You can check the status of the run flag as part of the looping or recursion. If there's a kill signal (i.e. run flag is set false), just return (after whatever cleanup you need to do).
There are some other possible approaches:
1) Don't stop it - signal it to stop with the Interrupted flag, set its priority to lowest possible and 'orphan' the thread and any data objects it is working on. If you need the operation that is performed by this thread again, make another one.

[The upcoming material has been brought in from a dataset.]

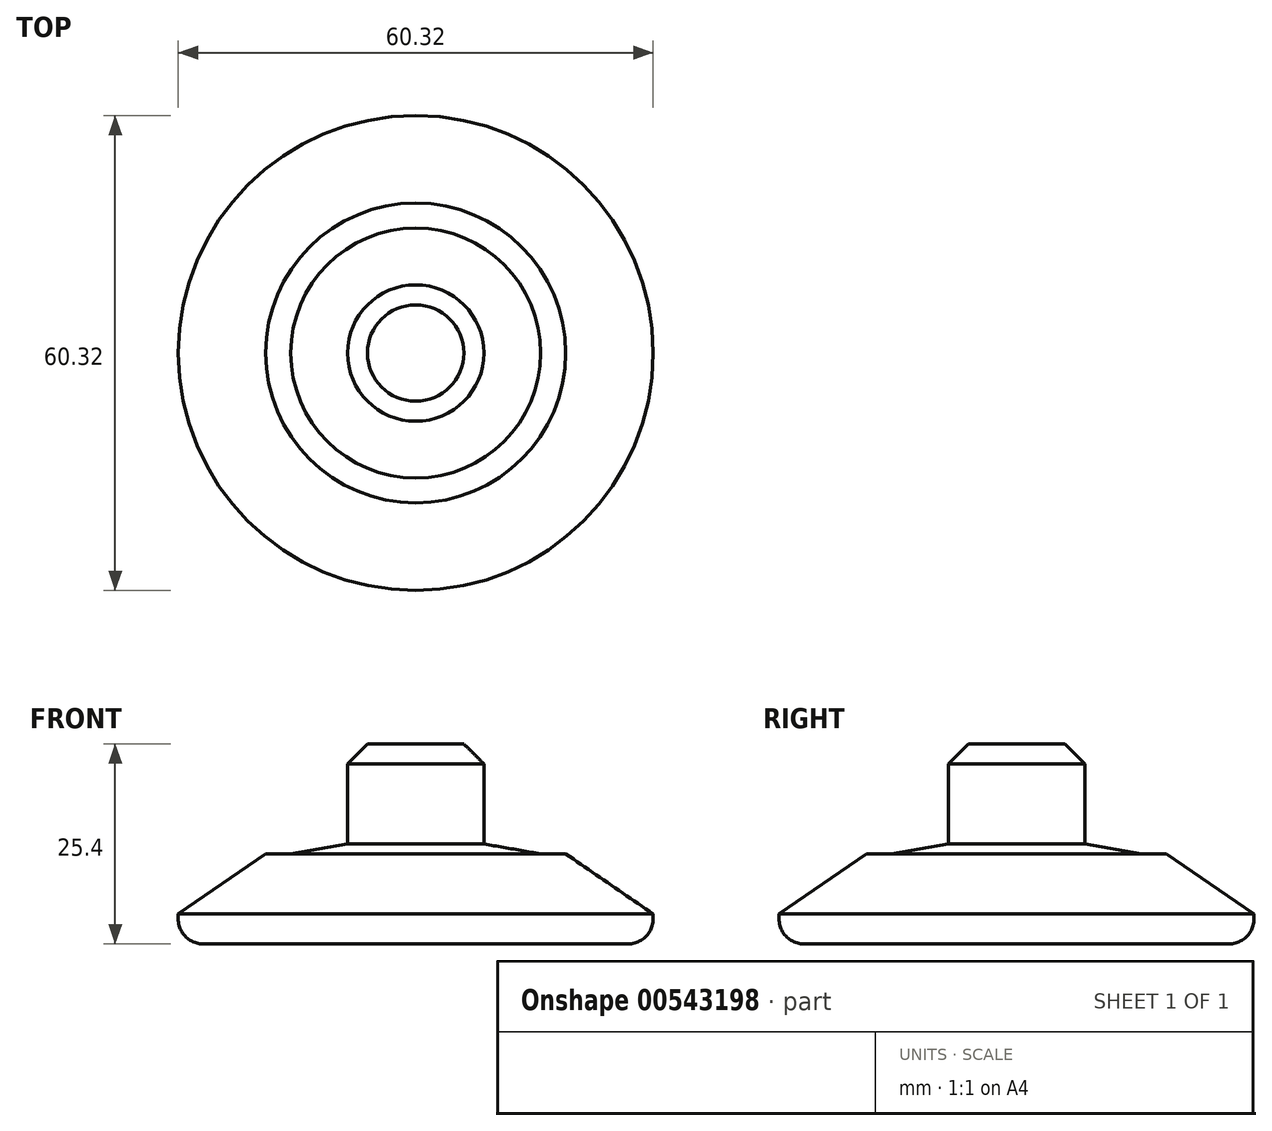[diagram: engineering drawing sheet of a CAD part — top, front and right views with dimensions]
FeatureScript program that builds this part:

2) Null out, corrupt, rename, close or otherwise destroy the data it is working on to force the thread to segfault/AV or except in some other way. The thread can catch the throw and check the Interrupted flag.
No guarantees, sold as seen...
From main thread letsvsay someTask() is called and t1.interrput is being called..
t1.interrupt();
}
private static Runnable someTask(){
return ()->{
while(running){
try {
if(Thread.interrupted()){
throw new InterruptedException( );
}
// System.out.println(i + " the current thread is "+Thread.currentThread().getName());
// Thread.sleep( 2000 );
} catch (Exception e) {
System.out.println(" the thread is interrputed "+Thread.currentThread().getName());
e.printStackTrace();
break;
}
}
o/P:
java.lang.InterruptedException
at com.barcap.test.Threading.interrupt.ThreadT2Interrupt.lambda$someTask$0(ThreadT2Interrupt.java:32)
at java.lang.Thread.run(Thread.java:748)
the thread is interrputed Thread-0
Only t1.interuuption will not be enough .this need check the status of Thread.interrupted() in child thread.